The Economy of Somaliland largely relies on primary production and agriculture, where livestock is the main export of the country, which it ships to neighbouring Djibouti and Ethiopia, as well as to Gulf states, such as UAE, Saudi Arabia and Oman. Somaliland has a gross domestic product (GDP) of about US$720 million as of 2022, most of which it receives in remittances from Somalis working abroad. The COVID-19 pandemic has restricted Somaliland's trade flows with decreased demand in the agriculture sector, a significant source of tax revenue. The country's GDP per capita is approximately US$1530 which is one of the lowest in the world.

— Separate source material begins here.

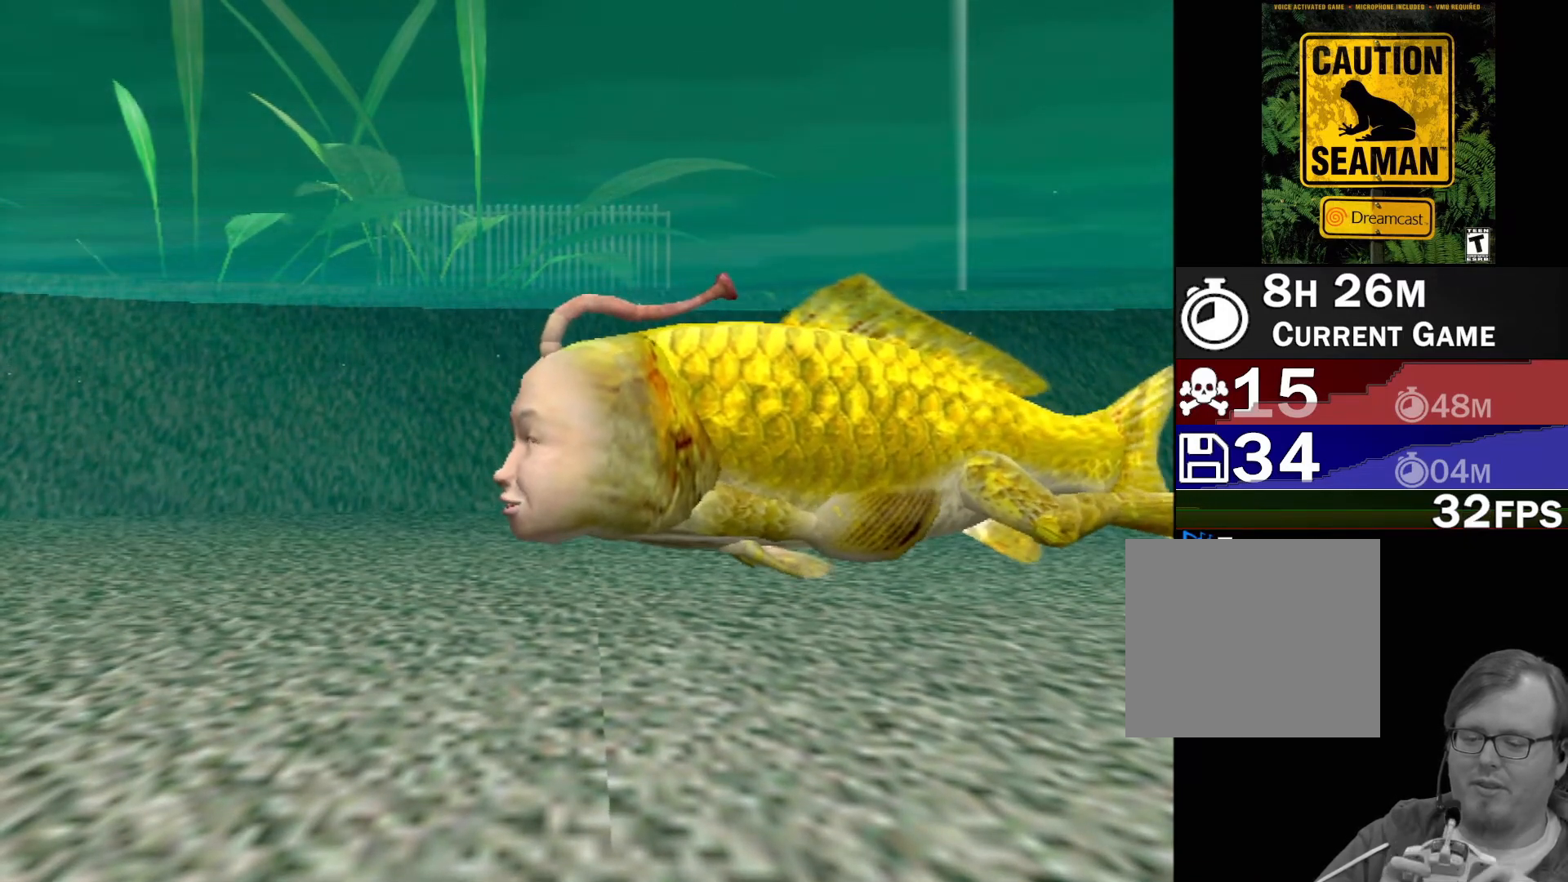
{"buttons": [], "left_stick": "center", "events": []}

Somaliland is located along the Gulf of Aden, near the entrance to the Bab al-Mandeb, a major sea-lane through which almost one-third of the world's shipping passes. Its location has helped the government attract new trade and development deals. In late 2016, the DP World announced that it would invest nearly US$450 million to manage and upgrade the Port of Berbera and  develop a corridor running from the Port to the Ethiopian border. In 2021 the project was joined by the UK government's CDC Group which has doubled the funding.

Overview

The Somaliland shilling, which cannot easily be exchanged outside Somaliland on account of the nation's lack of recognition, is regulated by the Bank of Somaliland, the central bank, which was established constitutionally in 1994.

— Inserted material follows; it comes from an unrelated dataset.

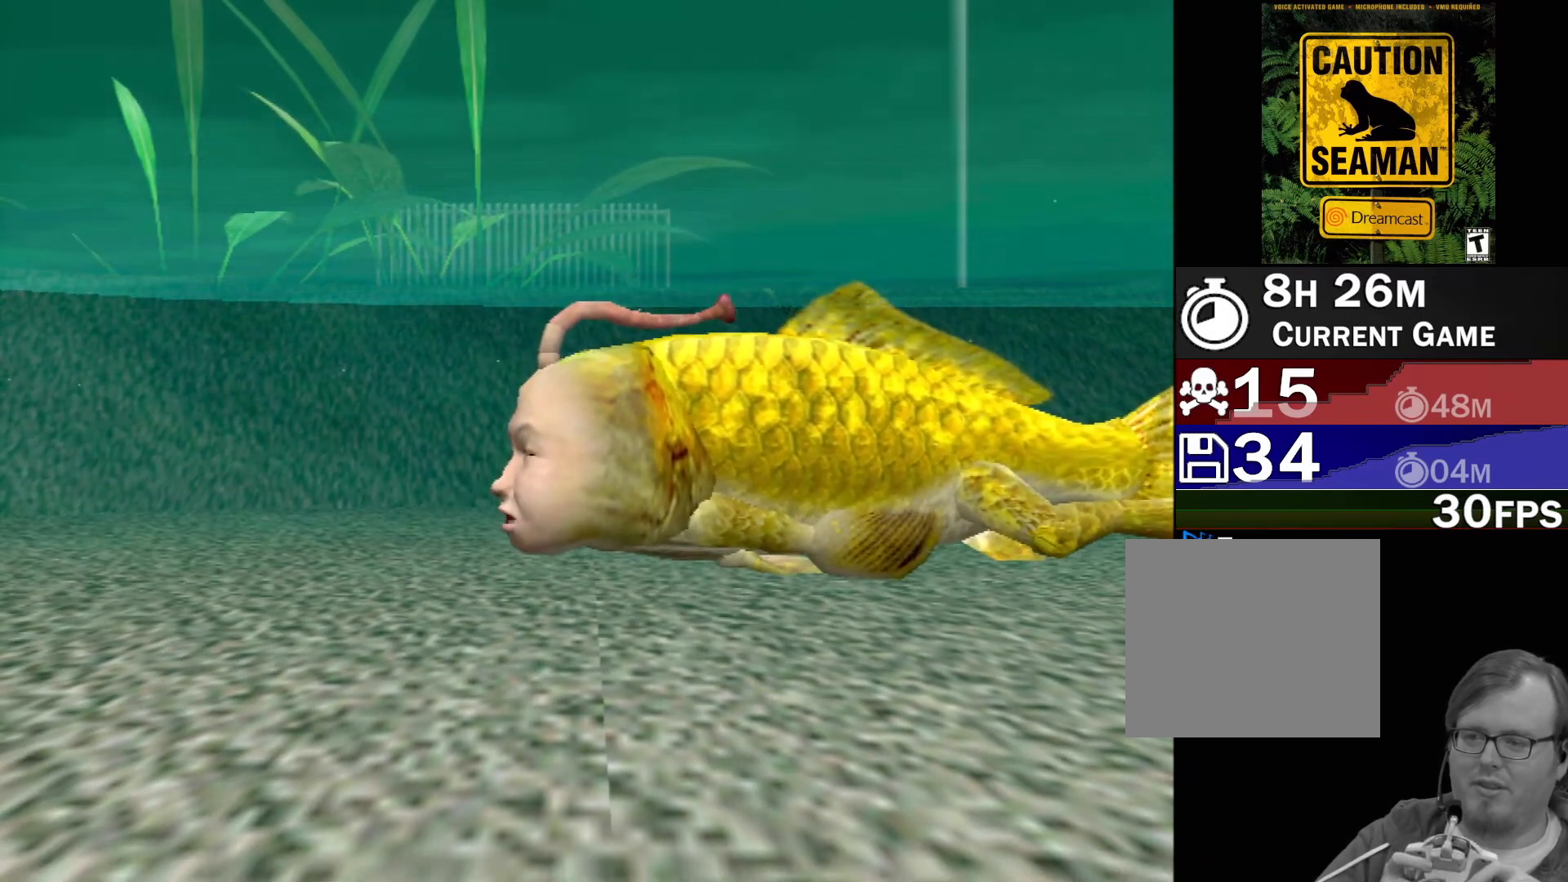
{"buttons": [], "left_stick": "center", "events": []}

Since Somaliland is unrecognised, international donors have found it difficult to provide aid. As a result, the government relies mainly upon tax receipts and remittances from the large Somali diaspora, which contribute immensely to Somaliland's economy. Remittances come to Somaliland through money transfer companies, the largest of which is Dahabshiil, one of the few Somali money transfer companies that conform to modern money-transfer regulations. The World Bank estimates that remittances worth approximately US$1 billion reach Somalia annually from émigrés working in the Gulf states, Europe and the United States. Analysts say that Dahabshiil may handle around two-thirds of that figure and as much as half of it reaches Somaliland alone.

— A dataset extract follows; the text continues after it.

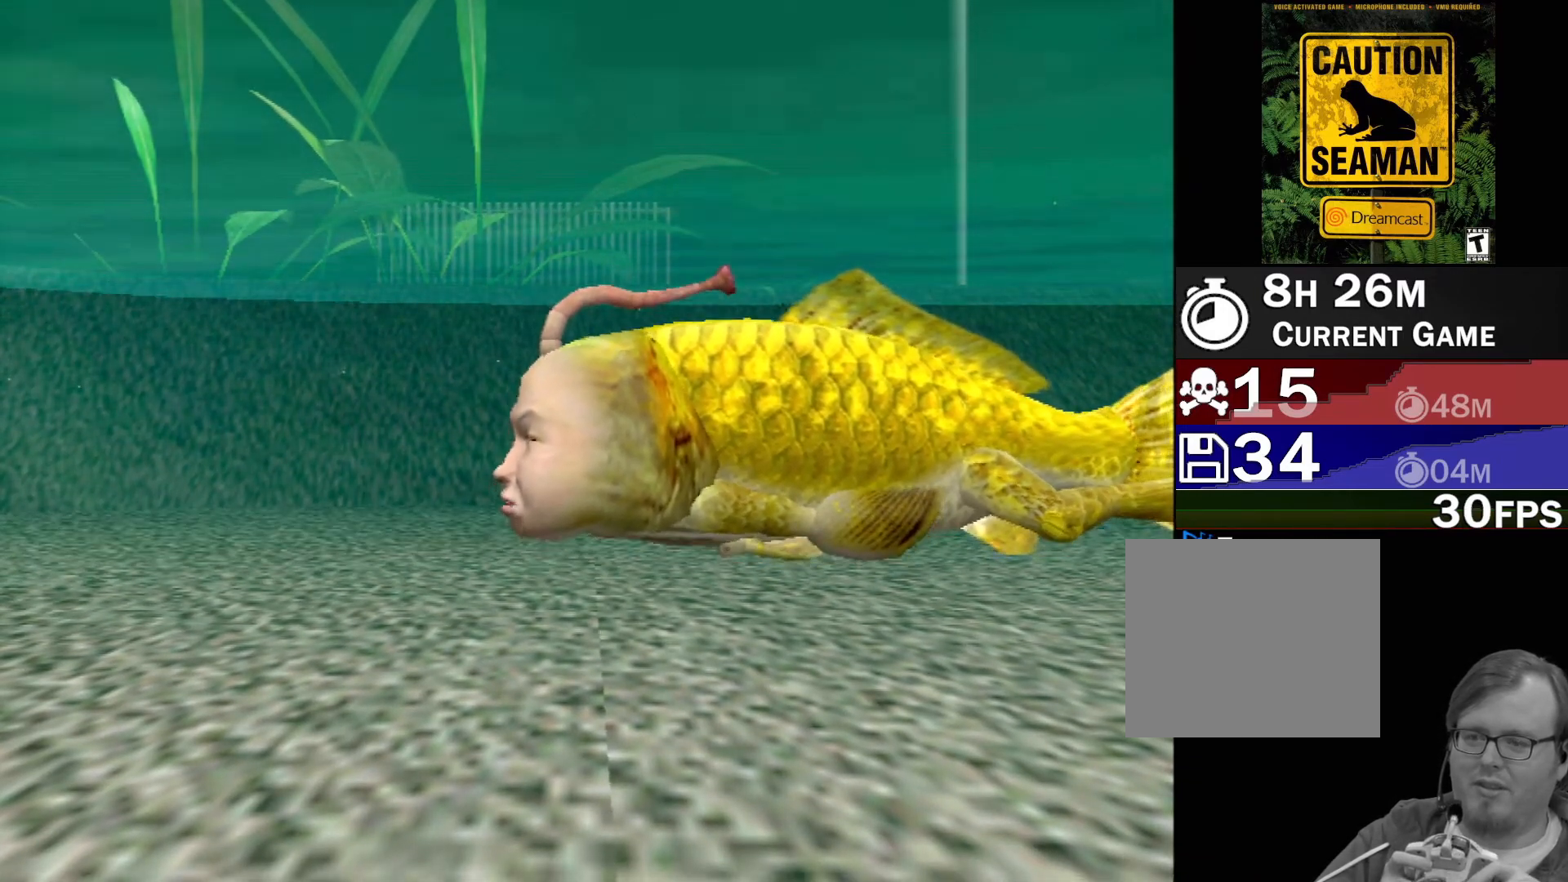
{"buttons": [], "left_stick": "center", "events": []}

Since the late 1990s, service provisions have significantly improved through limited government provisions and contributions from non-governmental organisations, religious groups, the international community (especially the diaspora), and the growing private sector. Local and municipal governments have been developing key public service provisions such as water in Hargeisa and education, electricity, and security in Berbera. In 2009, the Banque pour le Commerce et l'Industrie – Mer Rouge (BCIMR), based in Djibouti, opened a branch in Hargeisa and became the first bank in the country since the 1990 collapse of the Commercial and Savings Bank of Somalia. In 2014, Dahabshil Bank International became the region's first commercial bank. In 2017 Premier Bank from Mogadishu opened a branch in Hargeisa.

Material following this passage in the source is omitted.